[Data extracts — start]

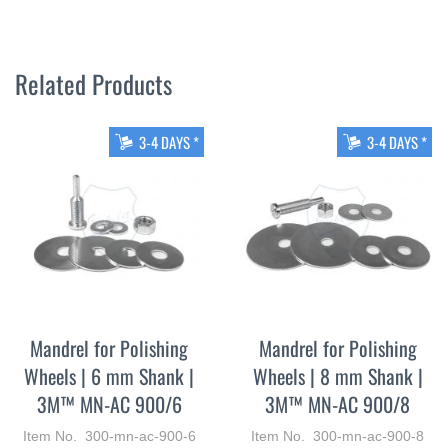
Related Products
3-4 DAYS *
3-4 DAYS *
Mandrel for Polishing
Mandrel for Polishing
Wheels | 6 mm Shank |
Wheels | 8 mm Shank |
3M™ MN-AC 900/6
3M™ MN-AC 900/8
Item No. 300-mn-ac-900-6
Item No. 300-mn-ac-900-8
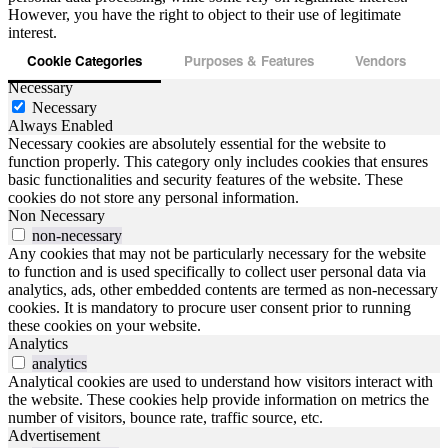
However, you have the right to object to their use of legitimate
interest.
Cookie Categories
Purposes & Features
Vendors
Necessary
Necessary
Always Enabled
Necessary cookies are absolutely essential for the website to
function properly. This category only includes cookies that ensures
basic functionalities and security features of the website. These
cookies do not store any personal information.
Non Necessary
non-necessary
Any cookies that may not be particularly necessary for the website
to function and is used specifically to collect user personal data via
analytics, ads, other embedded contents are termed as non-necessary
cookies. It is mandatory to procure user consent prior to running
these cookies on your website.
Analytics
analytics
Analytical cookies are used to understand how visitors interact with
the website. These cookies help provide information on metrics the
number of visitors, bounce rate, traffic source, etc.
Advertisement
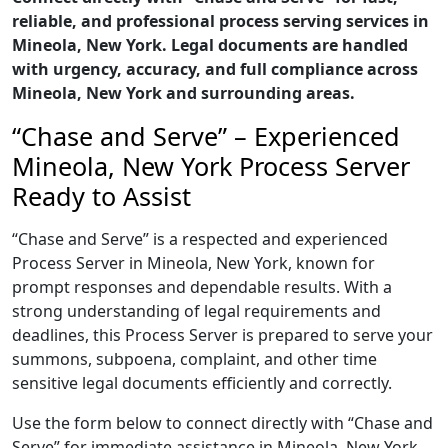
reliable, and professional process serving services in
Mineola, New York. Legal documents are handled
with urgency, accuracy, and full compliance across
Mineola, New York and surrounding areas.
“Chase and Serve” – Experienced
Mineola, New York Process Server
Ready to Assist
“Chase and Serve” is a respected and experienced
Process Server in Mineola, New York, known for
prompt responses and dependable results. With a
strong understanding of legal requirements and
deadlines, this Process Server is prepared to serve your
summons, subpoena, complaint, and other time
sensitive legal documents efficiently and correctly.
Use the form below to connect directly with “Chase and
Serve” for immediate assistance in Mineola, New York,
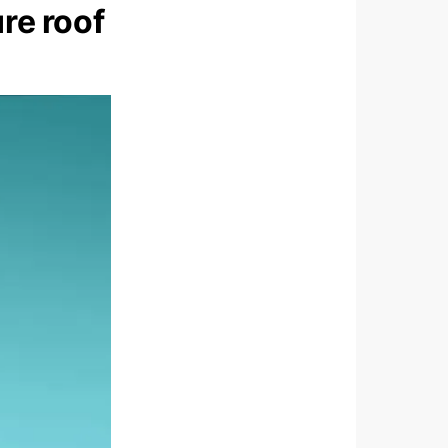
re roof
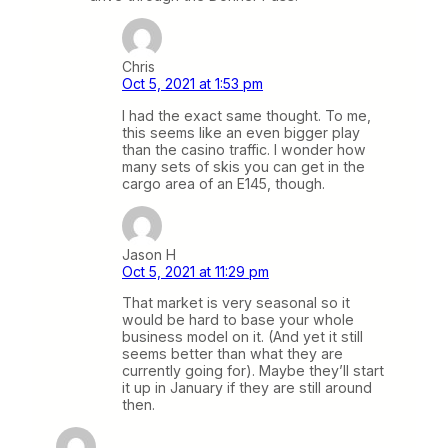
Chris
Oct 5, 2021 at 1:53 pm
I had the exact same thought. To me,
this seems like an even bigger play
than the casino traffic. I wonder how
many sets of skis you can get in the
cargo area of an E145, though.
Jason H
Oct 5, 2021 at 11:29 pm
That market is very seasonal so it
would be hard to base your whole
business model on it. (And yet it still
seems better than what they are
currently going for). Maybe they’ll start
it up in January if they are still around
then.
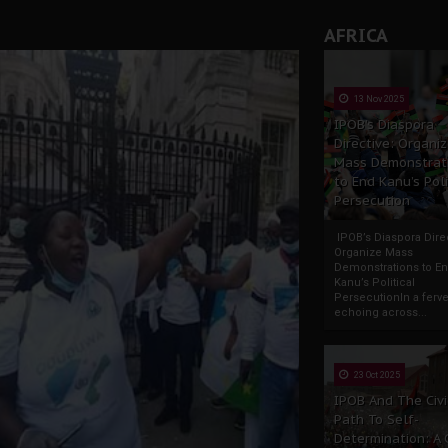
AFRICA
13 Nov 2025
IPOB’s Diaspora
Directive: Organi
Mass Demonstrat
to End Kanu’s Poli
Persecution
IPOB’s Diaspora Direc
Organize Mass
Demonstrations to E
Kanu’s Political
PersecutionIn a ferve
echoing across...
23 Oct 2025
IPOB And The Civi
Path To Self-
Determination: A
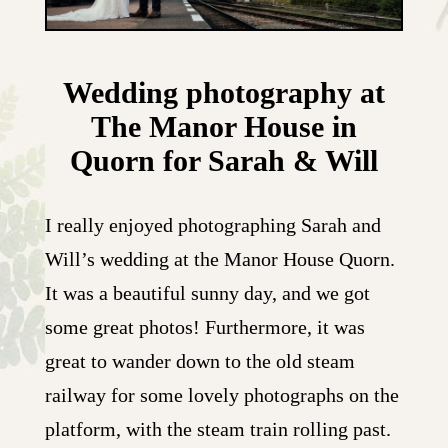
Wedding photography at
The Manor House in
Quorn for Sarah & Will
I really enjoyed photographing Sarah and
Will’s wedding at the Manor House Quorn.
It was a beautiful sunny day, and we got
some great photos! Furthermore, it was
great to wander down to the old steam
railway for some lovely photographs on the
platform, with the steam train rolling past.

[Data extracts — finish]

Work order:
Keep both end lines and retype everything in the records above from the line containing "function properly. This" through the line containing "Any cookies that", exactly, with nothing else.

Solution:
function properly. This category only includes cookies that ensures
basic functionalities and security features of the website. These
cookies do not store any personal information.
Non Necessary
non-necessary
Any cookies that may not be particularly necessary for the website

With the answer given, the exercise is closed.